Required actions
1. According to the post on choosing a first pet bird, which of the larger conures are really loud?
2. Write the next part of the post on choosing a first pet bird, starting after its last sentence.

Document segment
────────────────────

Also, (although I'm totally biased) Quaker Parakeets are pretty cool, tend to socialize well, and most of the ones I've met are handleable by children and put up with kids well. As an added boon, even at their most bitey, I've only had a Quaker break my skin once, and that was more luck than anything.

Conures in general seem to be good family and starter birds. However, most of the larger ones (sun, dusky, nanday, and blue crowned) really are loud. Some seem quieter than others, but they're still not quiet birds. The smaller ones (green cheek, maroon bellied, etc) are super sweet and with a lot of training get over nippiness fast (based on experience with two friends who have them).

Definitely don't get a rescue bird as your first. I did and totally lucked out, but I'm fortunate to have a lot of home time and live alone so that I can work through learning how to deal with my first bird and break her bad habits, plus Penelope is totally sweet and was decently well behaved when I got her. I can hardly imagine trying to juggle a cranky bird who doesn't totally trust people and an energetic toddler at the same time, and I've had experiences with both. Get a sweet baby from a breeder and raise it well. You'll probably be better off in the long run.

────────────────────

Supplied data
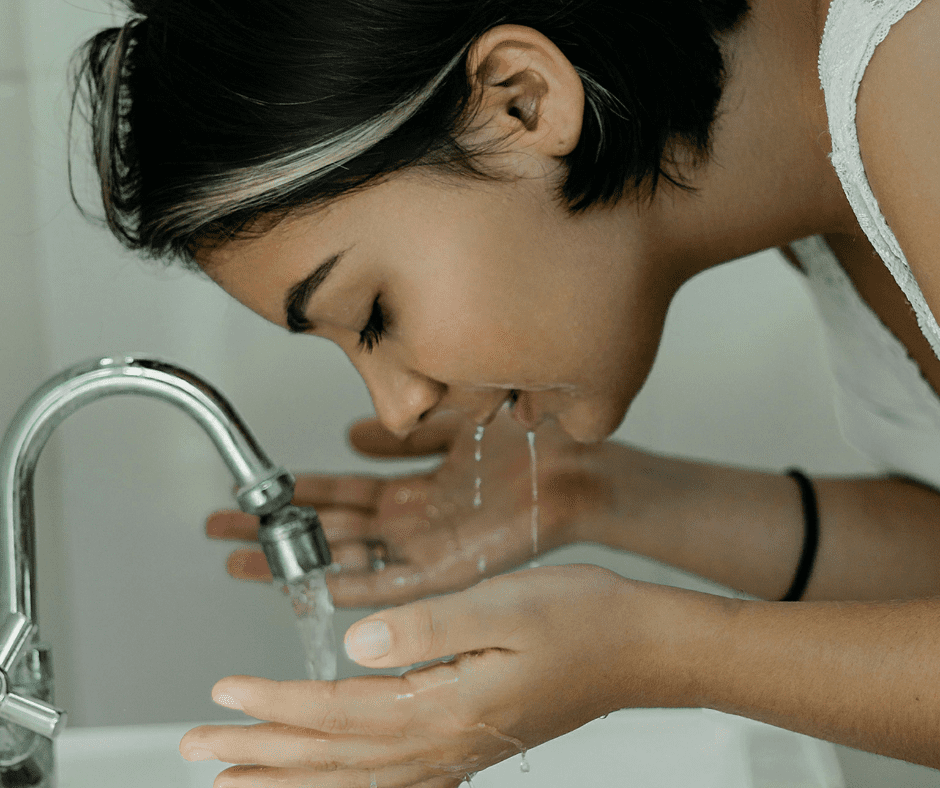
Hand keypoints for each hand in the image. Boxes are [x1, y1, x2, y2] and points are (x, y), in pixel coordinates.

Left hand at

────────────────────

Answer list
1. The sun, dusky, nanday, and blue crowned conures.

2.
 
I would just like to add that I have a daughter, who will be 4 in July. My ringneck, Chico, who is 30+ years old, was terrified of children, until he came to live with me. My child and him have bonded, and under the watchful eye of me, they will share treats together, and he will rest on her arm. She adores him, and I am happy they are friends.

I think your child should be part of the process, and be allowed to learn how to interact with the parrot. I am not saying he should be allowed to hold him, but even if its something as small as giving the parrot a treat is a start.

Just a thought.
 
I think the larger conures tend to be quiter On less frequent scale.
The medium ones are the noise makers. Suns goldcaps Jendays ect.
Vs mitreds blue crowns and goldies ect as the larger breeds are more mimickers or
grunters But still have an ear peircing scream.
I'd defiantly rule out these guys as a first bird.